A year and a half later, in October 2010, this mild condemnation had turned to mass aversion. For the sixth time since Joshua and Gabriel’s return to school – after their interminable, nine-week summer holiday – there was a general strike, a day of ‘interprofessional mobilisation’. Once again millions took to the streets, truck drivers blockaded the roads, railway workers occupied the tracks, workers barricaded the refineries and blocked the airports; in short, the kind of tsunami of protest that makes France the envy or outrage of the world.
‘What’s it about this time?’ my sister asked me irritably on the phone from London. My answer sent her into a spiral of indignation. ‘Retirement at sixty? Are they tripping!?’
Even for her, a left-wing, Guardian-reading feminist, the French were being spoilt and petulant.
What was clear, even through the euphoria of mass demonstration, was that this particular battle had already been lost. There was a sense that these marches were not so much about the retirement age but about the future of politics in this country, for politics was still being defined, for better or worse, through the interaction, or rather the collision between authority and rebellion.
Even my daughter, Ella, who was finishing a Masters in business and finance at Paris Dauphine, one of France’s few academic outlets for economic liberalism, felt caught up in the excitement.
‘It’s true that you can’t help admiring the British model, with its super-reasonable parliamentary democracy and all that,’ she said. ‘But I do love a strike, don’t you?’
The support for the strikes was massive and I pictured Ella along with all those French men and women sitting in their offices, behind their spreadsheets, watching the marching hoards on their iPhones and feeling, possibly in spite of themselves, the thrill that goes with disobedience. Chapters like Robespierre’s Reign of Terror notwithstanding, revolution is still the stuff that French dreams are made on.
* The Economist, 12 March 2009.
† Poll carried out by Conseil Supérieur de l’Audiovisuel, Le Parisien and Aujourd’hui en France.
18
Patriarchy in Peril
France seemed to be holding up reason
ably well to the constant pressure to mend her ways. After years of being urged to toe the line economically, she emerged from the global financial crisis clinging more steadfastly than ever to her status as lone wolf. Then, out of the blue, came a disastrous blow to her self-belief. On 14 May 2011, Dominique Strauss-Kahn, head of the International Monetary Fund and France’s presidential hopeful, was arrested in New York on attempted rape charges. In the weeks following the news, cracks in the myth of France as the most civilised, epicurean nation in the world began to appear.

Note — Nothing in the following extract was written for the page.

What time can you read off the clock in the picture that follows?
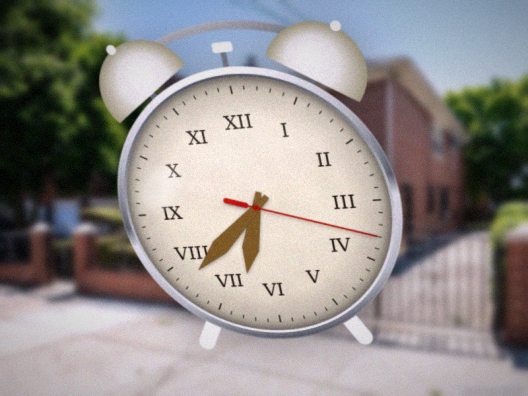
6:38:18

It was Sunday morning and I was driving to the market in our local village when I heard the news on France Culture. A woman of Guinean origin called Nafissatou Diallo working as a maid at the Sofitel Hotel in New York had accused Strauss-Kahn of trying to rape her. I remember pulling over into a layby, turning up the volume and sitting there open-mouthed while the boys fought in the back. The news was shocking in itself – attempted rape, unlawful imprisonment – but my alarm went deeper. It felt like a moment of reckoning, a death knell to a certain idea of France. Suddenly DSK, the grand séducteur, the infamous lover of women, was revealed as nothing more than a dirty old man unable to control himself.
All of a sudden people started questioning some of the myths that are woven into this culture around sex – particularly of the extra-marital kind – as a private, elegant and decorous game. Perhaps all those hommes à femmes, those grands séducteurs and those chauds lapins were part of a big lie designed to serve as a rampart for the patriarchy. How tragic it was that the nemesis of both the man and the myth should be played out in America, the home of the witch-hunt and the cradle of political correctness. And how predictable that so much of the reaction to the story was centred upon a visceral clash between two world views.